*** Block opens ***
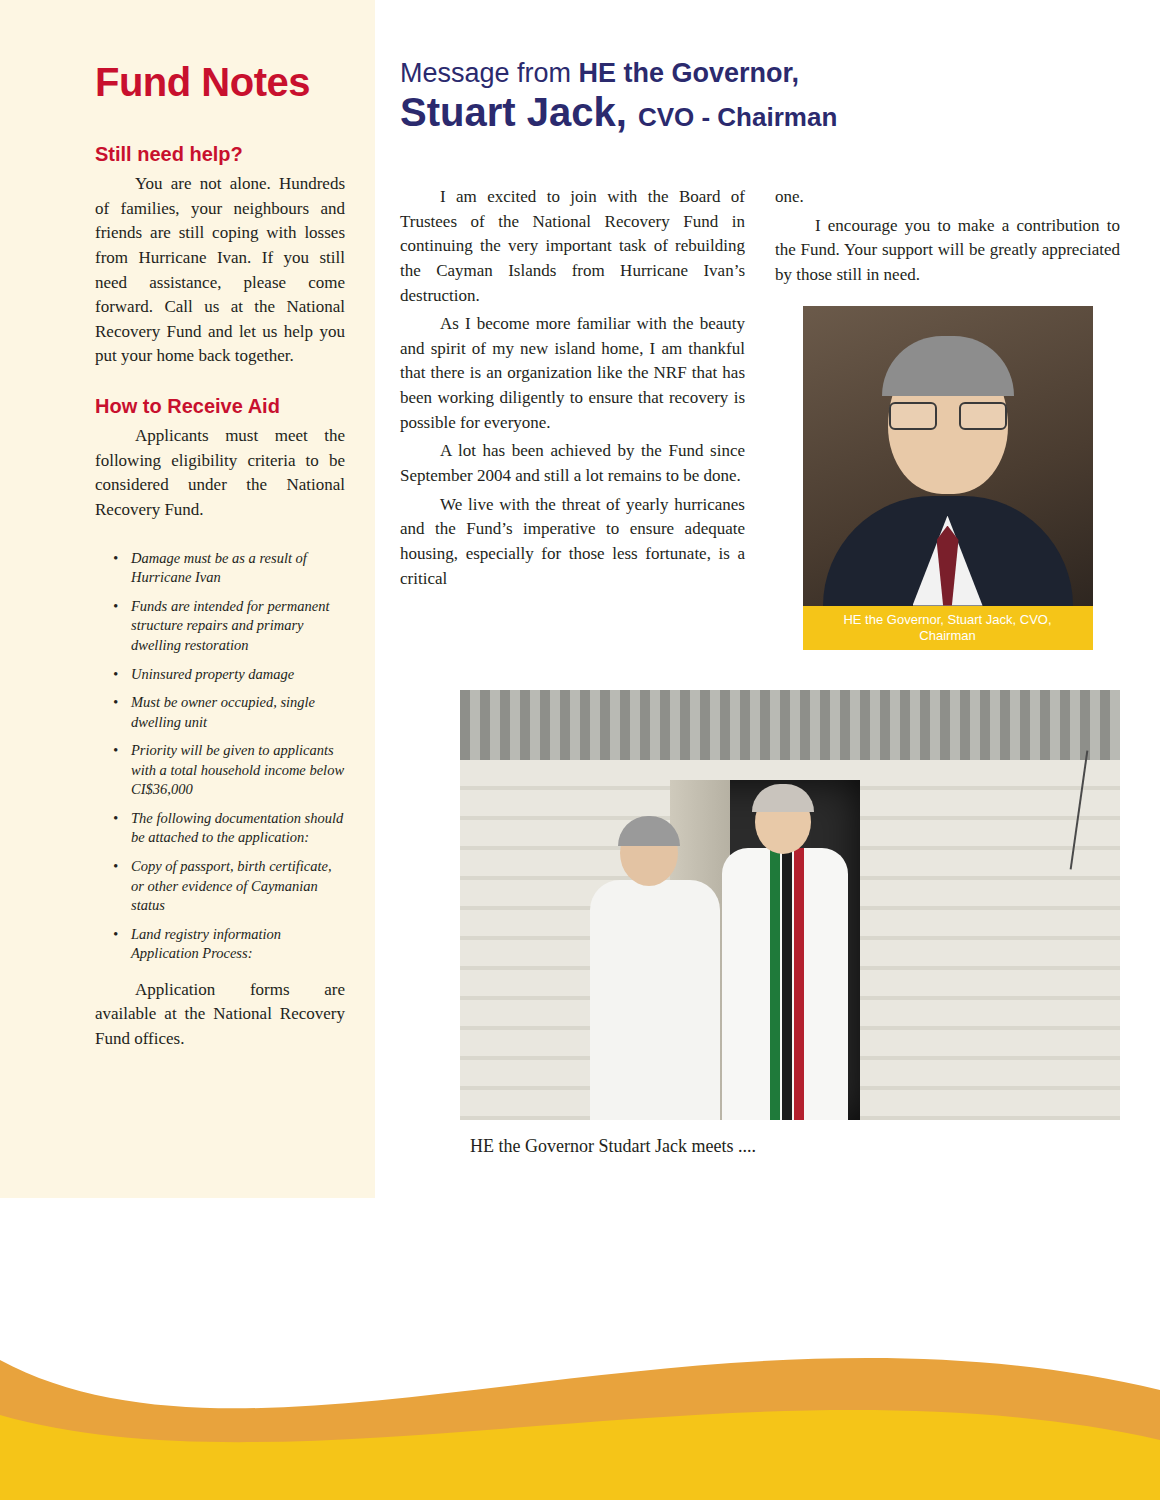Fund Notes
Still need help?
You are not alone. Hundreds of families, your neighbours and friends are still coping with losses from Hurricane Ivan. If you still need assistance, please come forward. Call us at the National Recovery Fund and let us help you put your home back together.
How to Receive Aid
Applicants must meet the following eligibility criteria to be considered under the National Recovery Fund.
Damage must be as a result of Hurricane Ivan
Funds are intended for permanent structure repairs and primary dwelling restoration
Uninsured property damage
Must be owner occupied, single dwelling unit
Priority will be given to applicants with a total household income below CI$36,000
The following documentation should be attached to the application:
Copy of passport, birth certificate, or other evidence of Caymanian status
Land registry information Application Process:
Application forms are available at the National Recovery Fund offices.
Message from HE the Governor,
Stuart Jack, CVO - Chairman
I am excited to join with the Board of Trustees of the National Recovery Fund in continuing the very important task of rebuilding the Cayman Islands from Hurricane Ivan’s destruction.
As I become more familiar with the beauty and spirit of my new island home, I am thankful that there is an organization like the NRF that has been working diligently to ensure that recovery is possible for everyone.
A lot has been achieved by the Fund since September 2004 and still a lot remains to be done.
We live with the threat of yearly hurricanes and the Fund’s imperative to ensure adequate housing, especially for those less fortunate, is a critical
one.
I encourage you to make a contribution to the Fund. Your support will be greatly appreciated by those still in need.
HE the Governor, Stuart Jack, CVO,
Chairman
HE the Governor Studart Jack meets ....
*** Block closes ***
■ Task to complete ■
Would you transcribe exactly the lines from the one containing "Priority will be" to the end of the material, and leave out the rest?

■ Output for this task ■
Priority will be given to applicants with a total household income below CI$36,000
The following documentation should be attached to the application:
Copy of passport, birth certificate, or other evidence of Caymanian status
Land registry information Application Process:
Application forms are available at the National Recovery Fund offices.
Message from HE the Governor,
Stuart Jack, CVO - Chairman
I am excited to join with the Board of Trustees of the National Recovery Fund in continuing the very important task of rebuilding the Cayman Islands from Hurricane Ivan’s destruction.
As I become more familiar with the beauty and spirit of my new island home, I am thankful that there is an organization like the NRF that has been working diligently to ensure that recovery is possible for everyone.
A lot has been achieved by the Fund since September 2004 and still a lot remains to be done.
We live with the threat of yearly hurricanes and the Fund’s imperative to ensure adequate housing, especially for those less fortunate, is a critical
one.
I encourage you to make a contribution to the Fund. Your support will be greatly appreciated by those still in need.
HE the Governor, Stuart Jack, CVO,
Chairman
HE the Governor Studart Jack meets ....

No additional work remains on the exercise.